Text provided
################
Remove local tuple allocation

hepin1989 · December 19, 2024, 10:26am

When I looked at the code of
https://benjdd.com/languages3/

Scala-Native is fast, but Scala on the JVM is slow

![image|608x500](upload://owtLxsxOjjVHIvmufH9fw6tWyYn.jpeg

where languages/levenshtein/scala/code.scala at main · bddicken/languages · GitHub

I think that may introduce some allocation.

object Test {

  def method(s1: String, s2: String): Unit = {
    val (str1, str2) = if (s1.length > s2.length) (s2, s1) else (s1, s2)
################
Extracted information
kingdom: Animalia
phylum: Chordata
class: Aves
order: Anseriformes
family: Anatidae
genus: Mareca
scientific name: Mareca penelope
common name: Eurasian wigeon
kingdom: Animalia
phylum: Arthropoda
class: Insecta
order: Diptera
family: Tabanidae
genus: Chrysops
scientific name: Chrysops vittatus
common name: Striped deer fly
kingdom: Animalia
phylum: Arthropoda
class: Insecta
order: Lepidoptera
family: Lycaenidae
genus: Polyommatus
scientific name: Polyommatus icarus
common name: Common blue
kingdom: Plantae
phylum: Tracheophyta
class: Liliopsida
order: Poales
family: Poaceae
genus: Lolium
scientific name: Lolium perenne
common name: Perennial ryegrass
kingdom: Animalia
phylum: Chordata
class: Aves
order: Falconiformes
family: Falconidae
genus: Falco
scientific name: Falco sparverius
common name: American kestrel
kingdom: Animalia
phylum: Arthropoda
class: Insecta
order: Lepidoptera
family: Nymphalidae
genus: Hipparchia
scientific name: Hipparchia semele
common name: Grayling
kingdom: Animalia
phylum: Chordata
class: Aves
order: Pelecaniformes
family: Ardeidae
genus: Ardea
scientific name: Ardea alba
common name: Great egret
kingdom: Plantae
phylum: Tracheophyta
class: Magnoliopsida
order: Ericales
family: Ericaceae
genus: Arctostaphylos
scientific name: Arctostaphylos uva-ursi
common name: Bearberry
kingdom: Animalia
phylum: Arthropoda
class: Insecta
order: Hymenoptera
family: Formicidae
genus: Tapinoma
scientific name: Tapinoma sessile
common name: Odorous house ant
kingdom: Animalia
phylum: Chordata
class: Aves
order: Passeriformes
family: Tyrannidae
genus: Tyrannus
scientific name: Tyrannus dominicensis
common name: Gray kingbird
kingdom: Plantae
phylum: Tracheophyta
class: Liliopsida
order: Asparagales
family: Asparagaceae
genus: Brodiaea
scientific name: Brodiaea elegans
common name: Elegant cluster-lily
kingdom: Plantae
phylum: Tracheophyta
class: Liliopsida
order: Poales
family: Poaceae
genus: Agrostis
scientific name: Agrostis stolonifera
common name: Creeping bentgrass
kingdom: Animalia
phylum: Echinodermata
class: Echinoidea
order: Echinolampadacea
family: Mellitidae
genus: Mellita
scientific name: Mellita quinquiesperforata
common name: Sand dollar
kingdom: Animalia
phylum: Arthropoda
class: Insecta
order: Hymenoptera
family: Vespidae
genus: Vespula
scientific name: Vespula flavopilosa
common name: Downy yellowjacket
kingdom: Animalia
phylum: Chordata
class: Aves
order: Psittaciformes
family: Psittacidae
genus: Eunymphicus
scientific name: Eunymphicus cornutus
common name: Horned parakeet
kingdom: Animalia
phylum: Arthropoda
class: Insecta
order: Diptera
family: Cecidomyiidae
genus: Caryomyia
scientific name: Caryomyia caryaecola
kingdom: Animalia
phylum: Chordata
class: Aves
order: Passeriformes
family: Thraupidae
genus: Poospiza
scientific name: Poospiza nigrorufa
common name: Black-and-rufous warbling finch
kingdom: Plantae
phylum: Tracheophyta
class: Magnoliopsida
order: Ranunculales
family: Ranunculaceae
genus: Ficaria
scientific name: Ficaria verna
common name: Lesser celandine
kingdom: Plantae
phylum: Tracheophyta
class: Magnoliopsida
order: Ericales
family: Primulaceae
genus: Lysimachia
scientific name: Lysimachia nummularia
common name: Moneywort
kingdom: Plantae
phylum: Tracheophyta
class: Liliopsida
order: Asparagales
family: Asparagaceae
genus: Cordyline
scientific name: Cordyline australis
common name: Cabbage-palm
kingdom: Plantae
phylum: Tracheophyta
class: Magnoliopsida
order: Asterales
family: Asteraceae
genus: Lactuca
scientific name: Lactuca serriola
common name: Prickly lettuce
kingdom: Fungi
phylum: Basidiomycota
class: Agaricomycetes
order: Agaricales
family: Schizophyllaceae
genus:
################
The task
What names does the code in the post on Scala tuple allocation declare, counting the object, the method, its parameters and the values it binds? The records play no part in what comes next.

Response
Test, method, s1, s2, str1, str2